Dysregulation of microRNA-425 (miR-425) has been reported in several human cancers. However, the role of miR-425 in human cervical cancer via modulation of RAB2B expression is still unclear. This study was therefore designed to examine the expression and decipher the role of miR-425 in cervical cancer. The qRT-PCR was used for expression analysis. MTT and EdU assays were used for the determination of cell viability and proliferation, respectively. Annexin V/PI staining was used to detect apoptosis. Wound healing and transwell assays were used to monitor cell migration and invasion. Western blotting was used for protein expression analysis. The in vivo study was performed in xenografted mice model. The results of the present study revealed miR-425 to be significantly (P = 0.032) down-regulated in cervical cancer tissues and cell lines. Additionally, low expression of miR-425 was associated with significantly (P = 0.035) lower survival rate of the cervical cancer patients. Overexpression of miR-425 resulted in significant (P = 0.024) decline of cervical cancer cell proliferation via induction of apoptosis. The induction of apoptosis was associated with up-regulation of Bax and down-regulation of Bcl-2. Besides, the migration and invasion of cancer cells significantly (P < 0.01) decreased under miR-425 overexpression. Additionally, miR-425 could inhibit the growth of xenografted tumors in vivo. In silico analysis and dual luciferase assay revealed RAB2B as the direct target of miR-425 in cervical cancer. RAB2B was found to be significantly (P < 0.05) up-regulated in cervical cancer tissues and cell lines and miR-425 overexpression suppressed the expression of RAB2B. Additionally, silencing of RAB2B could suppress the growth of cervical cancer cells but its overexpression could rescue the tumor-suppressive effects of miR-425. Taken together, the results revealed the tumor-suppressive roe of miR-425 and point towards its therapeutic potential in the management of cervical cancer.

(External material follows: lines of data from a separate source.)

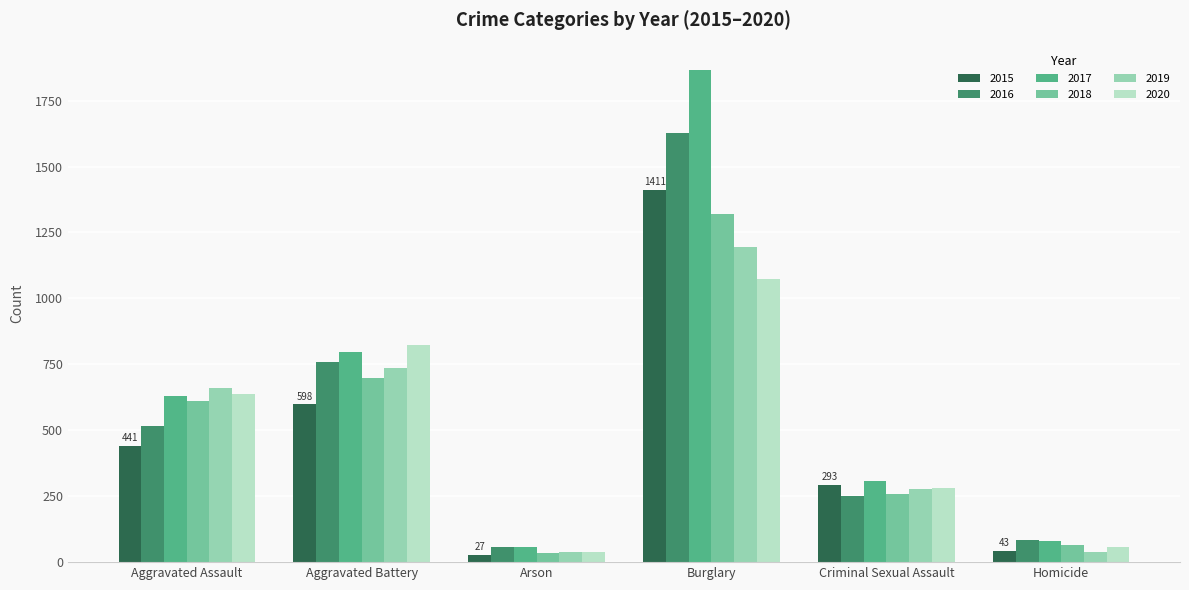

At which label does 2020 reach its peak?

Burglary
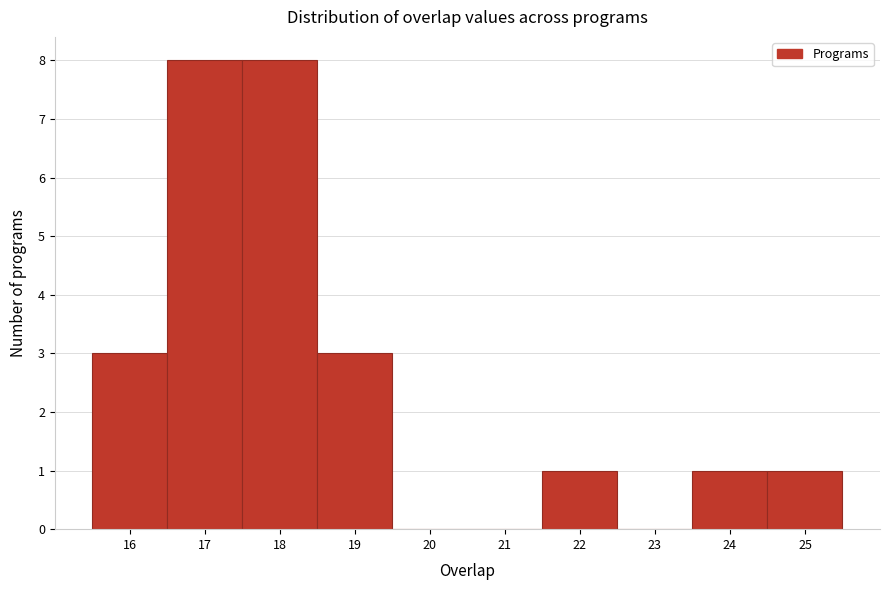

Reading left to right, transcribe this chart: for each bar, give the range it covers on the x-axis and its height. The values are not printed on the chart, so give them approximately, as read against the axis.

15.5 to 16.5: 3
16.5 to 17.5: 8
17.5 to 18.5: 8
18.5 to 19.5: 3
19.5 to 20.5: 0
20.5 to 21.5: 0
21.5 to 22.5: 1
22.5 to 23.5: 0
23.5 to 24.5: 1
24.5 to 25.5: 1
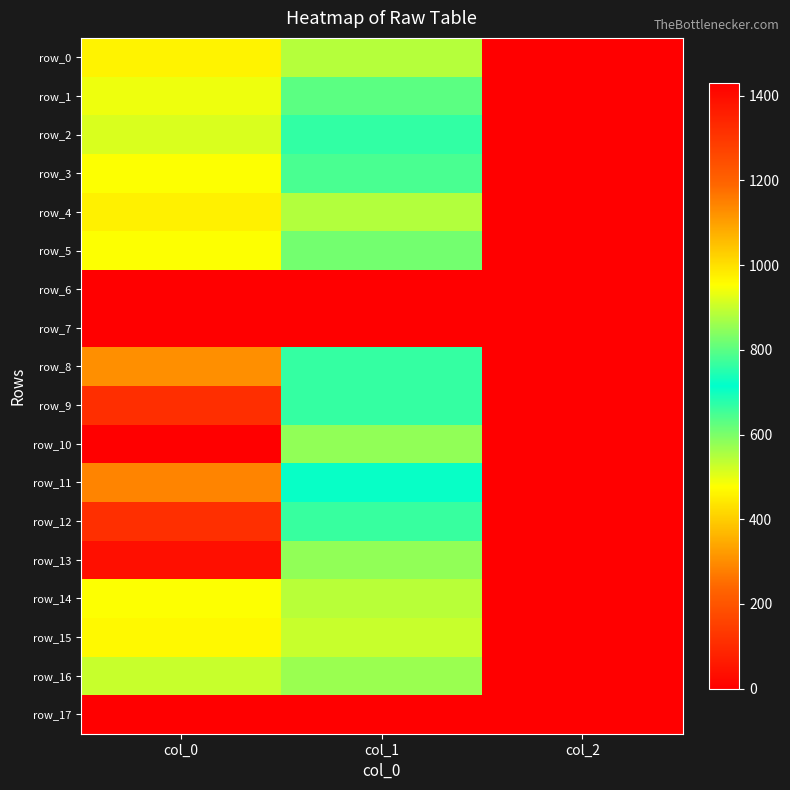

How many data points in row_10 are above 850?

2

据报道，多种人类癌症中存在 microRNA-425 (miR-425) 失调。然而，miR-425 通过调节 RAB2B 表达在人宫颈癌中的作用仍不清楚。因此，本研究旨在检查 miR-425 在宫颈癌中的表达并破译其作用。 qRT-PCR用于表达分析。 MTT 和 EdU 测定分别用于测定细胞活力和增殖。膜联蛋白V/PI染色用于检测细胞凋亡。伤口愈合和跨孔实验用于监测细胞迁移和侵袭。蛋白质印迹用于蛋白质表达分析。体内研究是在异种移植小鼠模型中进行的。本研究结果显示，miR-425在宫颈癌组织和细胞系中显着下调（ P = 0.032）。此外，miR-425的低表达与宫颈癌患者的生存率显着降低（ P = 0.035）相关。 miR-425 的过表达通过诱导细胞凋亡导致宫颈癌细胞增殖显着下降（ P = 0.024）。细胞凋亡的诱导与 Bax 的上调和 Bcl-2 的下调有关。此外，miR-425过表达时癌细胞的迁移和侵袭能力显着降低（ P < 0.01）。此外，miR-425可以抑制体内异种移植肿瘤的生长。计算机分析和双荧光素酶测定显示 RAB2B 是 miR-425 在宫颈癌中的直接靶标。研究发现，RAB2B 在宫颈癌组织和细胞系中显着上调（ P < 0.05），并且 miR-425 过表达抑制 RAB2B 的表达。 此外，RAB2B 的沉默可以抑制宫颈癌细胞的生长，但其过度表达可以挽救 miR-425 的肿瘤抑制作用。总而言之，这些结果揭示了 miR-425 的肿瘤抑制作用，并表明其在宫颈癌治疗中的治疗潜力。